With it being the five-year anniversary of GDPR regulations being put into effect, we thought it appropriate to discuss how the reform of GDPR legislation isn’t as complex as it might seem; we’re here to help break it down for you.
In May 2018, the General Data Protection Regulation (GDPR) became a reality. GDPR set out to harmonise all data privacy laws across Europe, reshaping the way organisations at all levels, across different regions, approach data privacy.
“There is so much noise around GDPR now that it is not unusual to hear of data breaches from big, known brands,” said J Cromack, chief growth officer, Edit, and DataIQ privacy and trust champion 2020. “This can be catastrophic for the business, not only because the fine could be significant, but they will suffer reputational damage to their brand too.”
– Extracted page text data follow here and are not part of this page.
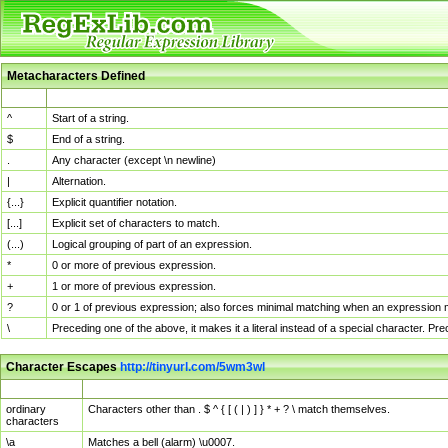
Metacharacters Defined
MChar
Definition
^
Start of a string.
$
End of a string.
.
Any character (except \n newline)
|
Alternation.
{...}
Explicit quantifier notation.
[...]
Explicit set of characters to match.
(...)
Logical grouping of part of an expression.
*
0 or more of previous expression.
+
1 or more of previous expression.
?
0 or 1 of previous expression; also forces minimal matching when an expression mi
\
Preceding one of the above, it makes it a literal instead of a special character. P
Character Escapes
http://tinyurl.com/5wm3wl
Escaped Char
Description
ordinary
Characters other than . $ ^ { [ ( | ) ] } * + ? \ match themselves.
characters
\a
Matches a bell (alarm) \u0007.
Cromack continued, “I have always said that you should never sell GDPR compliance services based on risk and fear, it needs to be based on doing the right thing by the consumer. It is the right thing because, unfortunately, there are bad actors out there who want to get hold of your data and – because we now live in a digital world – it is much easier for these people to effectively create a digital twin in order to ‘become’ you.”
In the world of data, GDPR is crucial. It’s the understanding, enacting, and following of these regulations that show our ethics. For a brand, it may seem as though the consumer clicking a consent box is data ethics being handled.
Here are a few reasons why direct mail can be considered acceptable under GDPR:
- Legitimate Interest: One of the lawful bases for processing personal data under the GDPR is the legitimate interest of the data controller or a third party. Direct mail can be justified as a legitimate interest if it is relevant to the recipient and if their rights and freedoms do not override this interest. However, it’s important to conduct a legitimate interest assessment (LIA) to ensure that the legitimate interest is balanced and justified.
- Consent: Another lawful basis for processing personal data is obtaining the individual’s consent. If the recipient has given their explicit consent to receive direct mail, it can be considered acceptable under the GDPR. Consent should be freely given, specific, informed, and unambiguous, and individuals must have the option to withdraw their consent at any time.
- Data Minimisation: The GDPR requires that personal data collected should be adequate, relevant, and limited to what is necessary for the purpose of processing. When using direct mail, it’s important to ensure that only the necessary personal data is used, and that the data processing is proportionate to the purpose of customer recruitment.
- Transparency and Privacy Notices: Organisations using direct mail for customer recruitment must provide clear and transparent information about the processing of personal data. Privacy notices should be provided to individuals, explaining how their data will be used, the purposes of the processing, and their rights regarding their personal data.
However, the process of analysing, cleansing, and manipulating data (which all fall under the GDPR practices) is far more complicated than that, and it’s probably not even considered by the consumer. This is where WE come into play.
With direct mail, we use data to reach individuals in their home via personalised mail. This typically includes name, address, and contact information. Whilst this is a niche means of targeting, direct mail really can be a awesome means of media for you campaign – here’s a few reasons why:
Cost – By being able to see who is legitimately interested in receiving a piece of direct mail, we can narrow the number of mailings down to an accurate amount. Meaning any mail that’s sent out, is more likely be read and engaged with. So, there’s no excess spend trying to reach ‘potential’ customers who will likely ignore it. This not only allows us to utilise client budget well, but it also reduces waste too.
Personable – When we utilise data well, we can make our mail to customers more personal, which allows the creative to appear less sales-orientated and provide an element of exclusivity. The potential to offer discounts to customers based on their loyalty also becomes a feasible option. Their legitimate interest can reward both parties, the consumer and the brand.
Compliant – Under the General Data Protection Regulation (GDPR), direct mail can still be used as a customer recruitment channel if it is done in compliance with the GDPR’s principles and requirements. While the GDPR imposes strict rules on the processing of personal data, it does not explicitly prohibit the use of direct mail for customer recruitment.
It’s crucial to note that these points provide a general overview and that specific legal advice should be sought to ensure compliance with the GDPR and any relevant data protection regulations in your jurisdiction.
At Join the Dots, we make a conscious effort to regularly check such regulations and ensure any direct mail campaigns we are planning are effective and compliant.